Outside of the Cathedral we paused by the doorway of an unremarkable building, which turned out to have once been the hospital that was constructed along with the Cathedral. The hospital was as much a part of the Cathedral complex as the Bishop’s quarters. It was a place for travelers, and the sick and poor to find shelter, not a place for cures. I realized that this must be the origin of our word “hospitality”.

For the next two nights we stayed in spacious rooms on a vineyard run entirely by women. The only part of the whole process men are allowed to participate in is the harvesting of the grapes. Staying in such a place it was of course only natural that we sampled their wines after a tour of their pristine wine cellars. There we learned about the different processes and certifications wines are given. There is a very small group of people world wide, maybe only about 100, who have passed a test in which they blindly sample wine and must be able to tell what type of grape was used, and where the wine was produced down to the region, and sometimes the vineyard!

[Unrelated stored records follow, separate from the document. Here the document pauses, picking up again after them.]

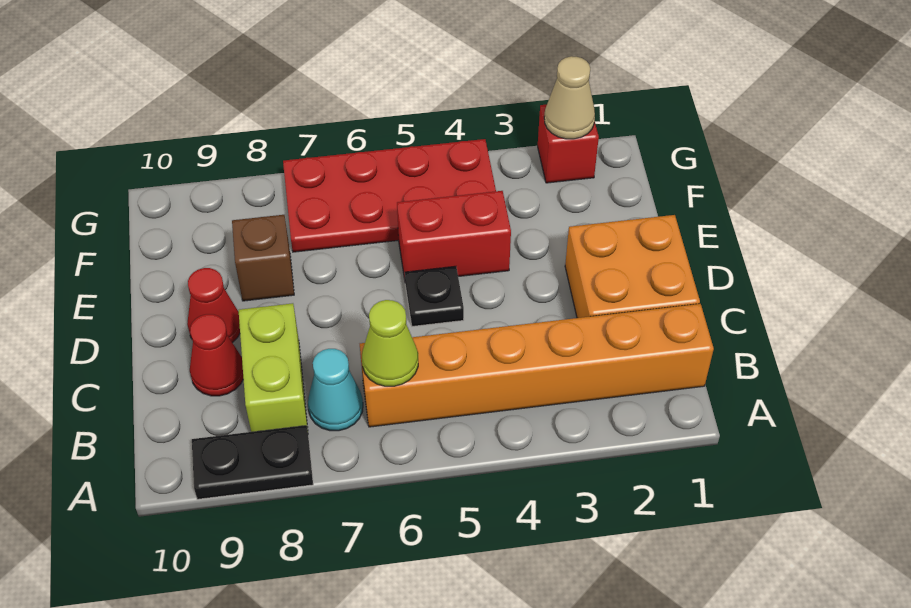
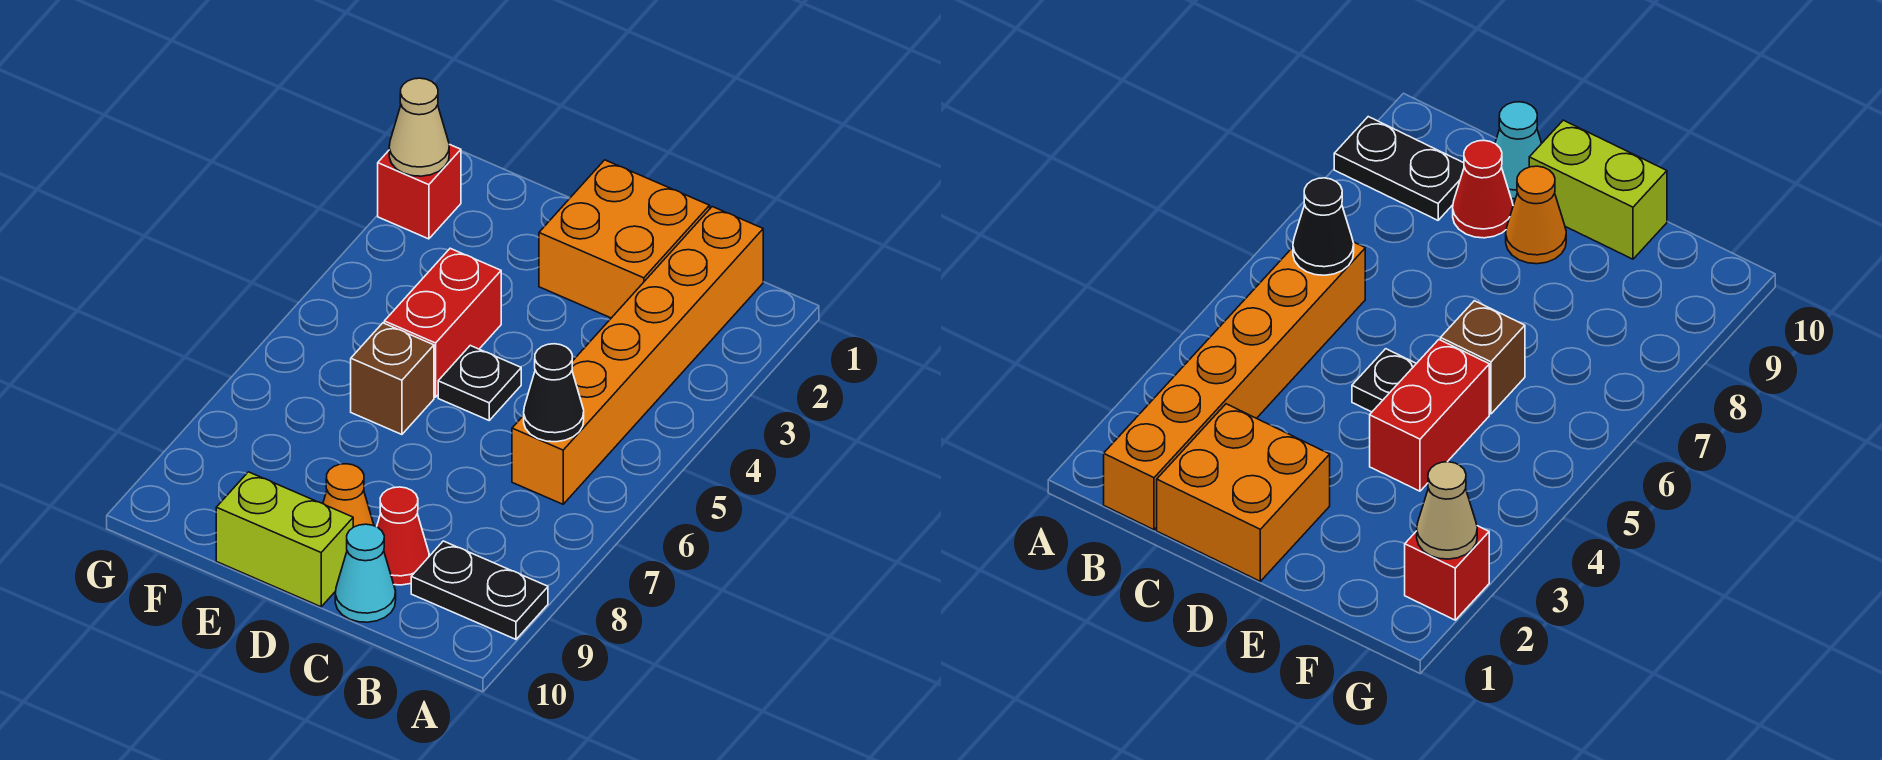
black 1x2 plate [192,425,313,499] -> black 1x2 plate turned to [411,541,548,639]
lime 1x1 cone [362,300,418,386] -> black 1x1 cone [524,344,584,442]
cyan 1x1 cone [308,349,363,431] -> cyan 1x1 cone moved to [335,524,396,622]
lime 1x2 brick [239,303,308,432] -> lime 1x2 brick moved to [216,472,353,607]
red 1x1 cone [187,268,240,343] -> orange 1x1 cone [323,464,374,527]
brown 1x1 brick [232,215,294,301] -> brown 1x1 brick moved to [351,323,434,434]
red 2x4 plate [283,139,496,252] -> none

After another scenic day of gentle ups and downs on our bikes we came to a picturesque zigzag descent marked with cypress trees. After a chilly ride down the steep curves off we went on a long straight away lined with more of the beautiful, tall trees. It was here of all places that after glancing over my shoulder for the following biker I froze for a second as I watched my bike head off the road directly next to a tree. Thankfully no one was close enough to see my crash. Miraculously the expensive bike was unscathed. After brushing myself off I and the other lady, who’d caught up with me rejoined our biking group for the last steady climb to the small town, which was our stopping point for lunch. When we all found our way to the “best cheese shop in Tuscany” we discovered one of the short walls lined with bags of cheese, 77 lbs of it, which my neighbor was taking home! What a lovely little place it was to admire the shelves packed with dozens of varieties of cheese some of which I wouldn’t touch due to the heavly molded rind! Over a lunch of buffalo mozzarella, tomato, pesto and delicious raviolis with one of the ladies I could feel my ankle swelling and stiffening from my earlier crash. By the time dinner rolled around everyone could see how badly I was limping. Truly, I assured them I’d be fine. I’d had much worse. The incredibly cold water of the pool proved itself very helpful! Even my neighbor admitted that it was too cold for swimming, which I think is a first.

On the last day we visited the beach, with water at least noticeably warmer than the pool. A picnic was spread out and we spent several hours on the sand and in and out of the Ocean. Of all the towns, or perhaps villages, we visited my favorite was the smallest one perched on the top of the hill overlooking this beach. It seemed it was yet to be discovered by many tourists. Yet inside one shop I found shelves of dozens of varieties of Italian specialties, such as pesto, and olive spreads in small jars. Just perfect!

Our last dinner was not without celebration. Everyone brought out their long dresses and finest clothes. We filled the home of another friend of my neighbors’ where she taught us a few basics of Italian cooking. After our small part in preparing the food we sat down to another colorful, delicious meal. The evening ended with dancing, and music from our talented bike repair man and sag wagon driver who had checked, loaded and unloaded many a bicycle that week. So closed a wonderful week with great people that I will remember for many years.